Обратный путь протекал невесело. Бальзак покинул Вену 5 июня, 7-го он был уже в Мюнхене, где хотел посетить картинную галерею, а также передать кое-какие свои рукописи леди Элленборо. Затем — еще пять дней дорожной тряски, сопровождавшейся свистом хлыста. 11 июня он в два часа ночи въехал в Париж, «черный, как негр». Не отступая от своей всегдашней привычки, он путешествовал на империале, попутно изучая пейзаж. Был момент, когда измученные лошади, увидев у себя под ногами песок, ни с того ни с сего улеглись. Бальзак едва успел спрыгнуть на землю.

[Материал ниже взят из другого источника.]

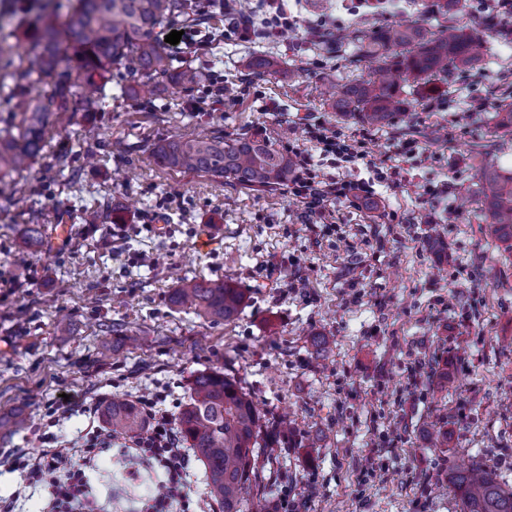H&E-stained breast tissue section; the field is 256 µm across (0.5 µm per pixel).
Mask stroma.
Wrapping results in <instances>:
<instances>
[{
  "instance_id": "1",
  "label": "stroma",
  "mask_w": 512,
  "mask_h": 512,
  "mask_svg": "<svg viewBox=\"0 0 512 512\" xmlns=\"http://www.w3.org/2000/svg\"><path fill=\"white\" fill-rule=\"evenodd\" d=\"M44 0H0V29L21 54ZM437 0H292L307 21L273 38L240 41L219 7L210 22L185 28L170 46L212 81L239 92L214 101L208 87L172 90L149 105L120 98L79 112L68 133L15 175L19 198L0 212V417L24 413L18 430H0V448L39 454L43 435L83 445L98 427L90 407L119 395L161 394L177 413L193 377L232 374L265 417L290 413L294 430L280 454L269 512H460L448 471L461 462L496 466L512 484V253L487 238L472 197L482 160L473 147L495 137V109L512 91V36L489 33L474 70L453 84H409L405 114L382 130L338 116L321 93L366 77L370 64L348 33L423 21L443 25ZM278 59V73L246 70L247 58ZM367 134L381 160L405 139L417 155L399 186L373 207L336 208V228L305 227L302 203L287 189L256 192L224 180L158 168L155 143L205 131L257 133L282 147L310 124ZM95 125L98 141L78 143ZM79 168L70 183L55 157ZM102 223H85L91 209ZM397 220H390V213ZM69 235L56 240L60 222ZM39 225L43 244L26 248ZM230 279L247 294L238 317L213 323L171 306L178 281ZM70 328L60 331V315ZM120 324L128 343L105 332ZM334 342L327 364L310 342ZM448 387H441V378ZM71 413L54 427L46 414L62 398ZM448 433L433 447L431 424ZM130 439L114 442L88 470L102 512H136L163 478L132 464ZM0 500L14 512H44V493L23 487L0 459Z\"/></svg>"
}]
</instances>
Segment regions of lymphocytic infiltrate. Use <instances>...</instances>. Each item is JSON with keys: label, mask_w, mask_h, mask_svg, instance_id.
Here are the masks:
<instances>
[{"label": "lymphocytic infiltrate", "mask_w": 512, "mask_h": 512, "mask_svg": "<svg viewBox=\"0 0 512 512\" xmlns=\"http://www.w3.org/2000/svg\"><path fill=\"white\" fill-rule=\"evenodd\" d=\"M256 11V16L232 19L229 32L246 41L259 28L265 33L275 34L304 23L303 18L289 13L288 0H257ZM305 134L318 150L319 159H326L335 168H354L367 157L361 140L346 136L334 126L323 123L311 125ZM287 152L294 161L288 189L303 203L302 221L306 224L328 223L336 204L357 206L376 199V184L397 182L401 171L399 163L382 160L371 163V178L335 179L325 175L317 164L318 159H312L298 143H290ZM141 406L151 428L136 440V459L159 464L165 472L161 491L149 498L145 512H169L175 503L185 510L189 506L186 492L189 455L180 445L169 412L159 407L157 399H143ZM111 442V433L97 429L81 448L52 447L35 457L20 451L10 452V466L27 483L43 487L47 512H89L92 489L85 466Z\"/></svg>", "instance_id": "1"}]
</instances>
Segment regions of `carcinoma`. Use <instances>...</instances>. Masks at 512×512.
<instances>
[{
    "label": "carcinoma",
    "mask_w": 512,
    "mask_h": 512,
    "mask_svg": "<svg viewBox=\"0 0 512 512\" xmlns=\"http://www.w3.org/2000/svg\"><path fill=\"white\" fill-rule=\"evenodd\" d=\"M45 8L19 62H0V73L27 89L13 104L19 124L0 128V211L14 204L4 178L30 167L46 146L51 128L63 131L77 100L80 111L99 110L100 84L112 71H124L121 93L137 103L152 101L168 82L196 88L208 74L189 61L175 62L158 29L167 24L195 26L209 17L197 13L193 0H68ZM361 56L378 63L376 76L346 85L335 95L338 111L362 123L384 127L409 105L402 97L408 78L431 83L448 81L457 69L475 66L483 57L487 31L453 23L434 32L420 23L399 25L353 36ZM272 56H253L246 67L257 76L277 70ZM50 87L43 101L39 90ZM497 126L512 136V103L499 102ZM160 169L202 174L246 189L273 190L288 183L292 161L256 136H173L152 151ZM480 198L488 235L512 250V173L482 168ZM173 305L191 309L212 322L235 319L245 304L242 290L224 279L184 278L171 297ZM110 431L139 435L147 428L138 404L114 397L100 407ZM264 417L250 395L222 371L201 372L176 416L180 437L201 461L208 496L224 512H266L274 495L276 460L272 441L264 439ZM459 495L461 512H512V486L493 469L473 463L448 472Z\"/></svg>",
    "instance_id": "1"
}]
</instances>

Первым делом по возвращении он подсчитал расходы. 10 октября ему непременно нужно было выплатить 40 тысяч франков. Вдова Беше проявляла беспокойство. Мало того что Бальзак не соблюдал никаких сроков, он еще вынуждал ее без конца вносить в корректуры разорительную правку. Если «Этюды о нравах» не выйдут в свет 10 января 1836 года, все расходы, связанные с правкой корректур, «будут оплачены господином Бальзаком в качестве штрафа за несоблюдение сроков».

Что ж, видно, настала пора серьезно взяться за разработку своих «мозговых полей, литературных виноградников и умственных лесов».